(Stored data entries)

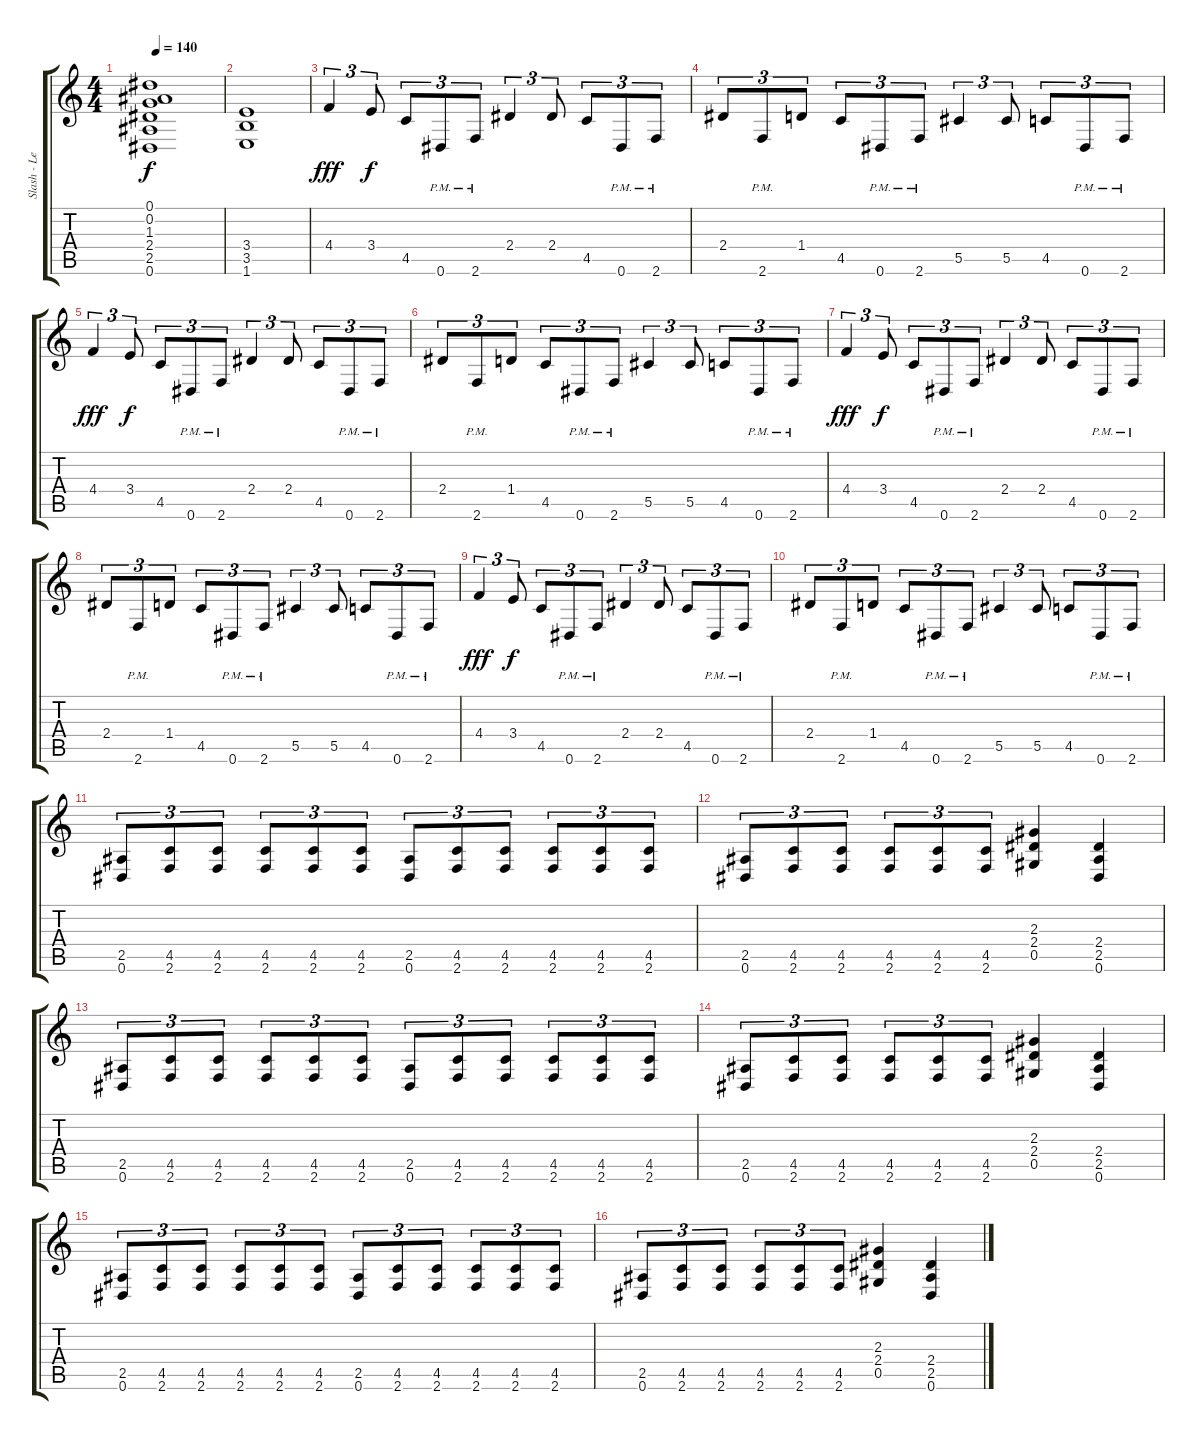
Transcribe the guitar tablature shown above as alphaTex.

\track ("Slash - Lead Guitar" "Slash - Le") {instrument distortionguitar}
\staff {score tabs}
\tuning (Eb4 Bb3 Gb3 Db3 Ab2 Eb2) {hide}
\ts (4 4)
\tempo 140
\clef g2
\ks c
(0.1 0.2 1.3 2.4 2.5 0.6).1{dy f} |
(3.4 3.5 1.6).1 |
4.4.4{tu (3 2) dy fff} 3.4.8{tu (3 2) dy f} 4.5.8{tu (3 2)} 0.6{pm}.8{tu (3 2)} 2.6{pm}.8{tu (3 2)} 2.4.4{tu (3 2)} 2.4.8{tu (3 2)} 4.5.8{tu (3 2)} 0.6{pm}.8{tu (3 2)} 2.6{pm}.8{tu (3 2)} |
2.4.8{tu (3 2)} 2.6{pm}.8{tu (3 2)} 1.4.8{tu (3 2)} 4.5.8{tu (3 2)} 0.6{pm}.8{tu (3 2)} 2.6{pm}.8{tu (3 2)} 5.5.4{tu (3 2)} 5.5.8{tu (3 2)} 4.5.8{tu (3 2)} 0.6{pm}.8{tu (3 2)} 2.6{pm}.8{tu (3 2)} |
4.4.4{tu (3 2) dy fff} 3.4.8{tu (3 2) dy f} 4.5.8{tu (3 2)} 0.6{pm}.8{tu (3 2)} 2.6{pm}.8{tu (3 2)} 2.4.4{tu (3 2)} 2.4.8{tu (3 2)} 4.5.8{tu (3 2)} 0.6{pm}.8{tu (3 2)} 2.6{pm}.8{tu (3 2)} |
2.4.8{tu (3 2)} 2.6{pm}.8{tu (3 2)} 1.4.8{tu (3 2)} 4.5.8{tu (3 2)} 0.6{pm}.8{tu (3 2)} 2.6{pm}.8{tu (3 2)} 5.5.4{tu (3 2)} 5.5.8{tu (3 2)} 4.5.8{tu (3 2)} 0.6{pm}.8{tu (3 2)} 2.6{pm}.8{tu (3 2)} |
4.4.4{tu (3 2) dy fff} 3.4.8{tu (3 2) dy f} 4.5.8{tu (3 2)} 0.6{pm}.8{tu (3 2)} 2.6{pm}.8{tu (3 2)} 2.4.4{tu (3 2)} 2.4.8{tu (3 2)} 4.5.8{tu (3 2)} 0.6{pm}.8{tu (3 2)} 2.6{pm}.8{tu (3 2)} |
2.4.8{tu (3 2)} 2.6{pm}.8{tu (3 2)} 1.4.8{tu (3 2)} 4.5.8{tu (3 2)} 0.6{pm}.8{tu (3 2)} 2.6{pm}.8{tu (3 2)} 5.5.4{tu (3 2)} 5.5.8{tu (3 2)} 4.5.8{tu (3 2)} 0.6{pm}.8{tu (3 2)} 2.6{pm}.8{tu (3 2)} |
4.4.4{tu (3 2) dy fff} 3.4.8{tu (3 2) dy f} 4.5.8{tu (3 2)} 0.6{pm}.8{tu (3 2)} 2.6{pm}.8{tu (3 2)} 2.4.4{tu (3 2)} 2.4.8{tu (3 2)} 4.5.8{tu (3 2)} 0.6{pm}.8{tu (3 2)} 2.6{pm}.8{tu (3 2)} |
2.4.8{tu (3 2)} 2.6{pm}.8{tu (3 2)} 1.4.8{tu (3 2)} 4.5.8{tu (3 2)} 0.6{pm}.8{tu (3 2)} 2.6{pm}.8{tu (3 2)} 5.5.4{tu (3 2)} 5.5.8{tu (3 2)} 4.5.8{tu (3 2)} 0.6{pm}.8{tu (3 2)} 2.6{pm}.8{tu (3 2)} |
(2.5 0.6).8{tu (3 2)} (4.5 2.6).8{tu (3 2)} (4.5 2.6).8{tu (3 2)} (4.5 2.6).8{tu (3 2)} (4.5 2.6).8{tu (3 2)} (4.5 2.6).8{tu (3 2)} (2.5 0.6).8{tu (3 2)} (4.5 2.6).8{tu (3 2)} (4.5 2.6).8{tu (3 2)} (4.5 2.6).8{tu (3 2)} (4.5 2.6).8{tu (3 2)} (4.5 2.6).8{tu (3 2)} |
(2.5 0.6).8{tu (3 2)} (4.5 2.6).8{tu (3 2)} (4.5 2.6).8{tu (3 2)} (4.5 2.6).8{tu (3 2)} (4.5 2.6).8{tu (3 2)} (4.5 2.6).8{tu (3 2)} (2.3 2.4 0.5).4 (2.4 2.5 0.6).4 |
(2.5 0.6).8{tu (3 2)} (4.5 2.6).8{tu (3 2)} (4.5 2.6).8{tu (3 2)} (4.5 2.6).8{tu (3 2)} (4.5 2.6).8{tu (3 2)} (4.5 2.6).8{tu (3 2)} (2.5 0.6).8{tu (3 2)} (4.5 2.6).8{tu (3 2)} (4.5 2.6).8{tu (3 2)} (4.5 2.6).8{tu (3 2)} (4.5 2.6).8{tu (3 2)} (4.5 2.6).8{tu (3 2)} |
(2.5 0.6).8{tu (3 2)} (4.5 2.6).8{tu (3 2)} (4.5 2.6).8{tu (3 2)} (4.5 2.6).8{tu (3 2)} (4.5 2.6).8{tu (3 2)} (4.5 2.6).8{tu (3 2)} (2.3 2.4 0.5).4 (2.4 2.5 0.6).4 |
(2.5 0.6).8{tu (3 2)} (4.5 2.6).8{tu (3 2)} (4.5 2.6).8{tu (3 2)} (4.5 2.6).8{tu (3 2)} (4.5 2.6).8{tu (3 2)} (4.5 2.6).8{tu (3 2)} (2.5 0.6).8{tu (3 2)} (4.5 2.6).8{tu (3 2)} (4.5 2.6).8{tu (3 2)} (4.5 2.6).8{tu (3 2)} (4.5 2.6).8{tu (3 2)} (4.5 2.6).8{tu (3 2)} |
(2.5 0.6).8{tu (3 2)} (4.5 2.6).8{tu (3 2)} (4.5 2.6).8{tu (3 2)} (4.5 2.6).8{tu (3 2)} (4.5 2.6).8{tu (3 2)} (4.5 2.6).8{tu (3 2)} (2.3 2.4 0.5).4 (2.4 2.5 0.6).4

• WORK TO DO:
Count the lines in the listing that contain the string "tablature", matching case exactly. Give only the number.

• TASK RESPONSE:
1